Items from a dataset:
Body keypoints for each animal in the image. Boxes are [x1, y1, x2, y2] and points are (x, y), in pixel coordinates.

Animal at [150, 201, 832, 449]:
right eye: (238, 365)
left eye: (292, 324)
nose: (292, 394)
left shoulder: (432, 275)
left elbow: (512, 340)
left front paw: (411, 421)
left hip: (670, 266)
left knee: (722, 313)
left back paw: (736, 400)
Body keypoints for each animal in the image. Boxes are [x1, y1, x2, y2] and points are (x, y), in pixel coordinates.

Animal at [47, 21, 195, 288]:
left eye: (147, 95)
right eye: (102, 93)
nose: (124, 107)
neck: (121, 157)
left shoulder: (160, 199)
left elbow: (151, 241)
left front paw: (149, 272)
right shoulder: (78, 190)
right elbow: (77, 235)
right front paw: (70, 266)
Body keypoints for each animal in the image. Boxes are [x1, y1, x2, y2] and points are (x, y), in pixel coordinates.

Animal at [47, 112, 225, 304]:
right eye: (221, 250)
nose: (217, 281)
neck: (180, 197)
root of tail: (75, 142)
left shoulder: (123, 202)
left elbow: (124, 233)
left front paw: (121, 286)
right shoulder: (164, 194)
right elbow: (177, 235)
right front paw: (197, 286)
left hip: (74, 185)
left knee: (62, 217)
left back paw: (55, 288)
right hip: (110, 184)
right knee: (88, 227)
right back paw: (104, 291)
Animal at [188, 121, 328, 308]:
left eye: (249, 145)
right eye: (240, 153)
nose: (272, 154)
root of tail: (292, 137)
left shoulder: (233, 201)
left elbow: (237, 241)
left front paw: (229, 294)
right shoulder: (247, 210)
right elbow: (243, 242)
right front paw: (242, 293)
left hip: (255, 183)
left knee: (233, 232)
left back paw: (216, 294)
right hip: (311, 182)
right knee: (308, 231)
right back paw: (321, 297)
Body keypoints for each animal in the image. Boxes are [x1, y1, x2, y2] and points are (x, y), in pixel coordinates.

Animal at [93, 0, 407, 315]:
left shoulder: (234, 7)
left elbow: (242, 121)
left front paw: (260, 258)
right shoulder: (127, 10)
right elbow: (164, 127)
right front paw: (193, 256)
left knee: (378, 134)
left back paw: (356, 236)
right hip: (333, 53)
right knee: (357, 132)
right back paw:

ASSIGNMENT
Output the lines above exactly, but only those between the line holding "left back paw: (736, 400)" and the line holding "nose: (217, 281)", inclusive.

THE COMPLETED TASK
left back paw: (736, 400)
Body keypoints for each animal in the image. Boxes are [x1, y1, x2, y2] and points are (x, y), in pixel coordinates.

Animal at [47, 21, 195, 288]:
left eye: (147, 95)
right eye: (102, 93)
nose: (124, 107)
neck: (121, 157)
left shoulder: (160, 199)
left elbow: (151, 241)
left front paw: (149, 272)
right shoulder: (78, 190)
right elbow: (77, 235)
right front paw: (70, 266)
Body keypoints for each animal in the image. Boxes are [x1, y1, x2, y2] and points are (x, y), in pixel coordinates.

Animal at [47, 112, 225, 304]:
right eye: (221, 250)
nose: (217, 281)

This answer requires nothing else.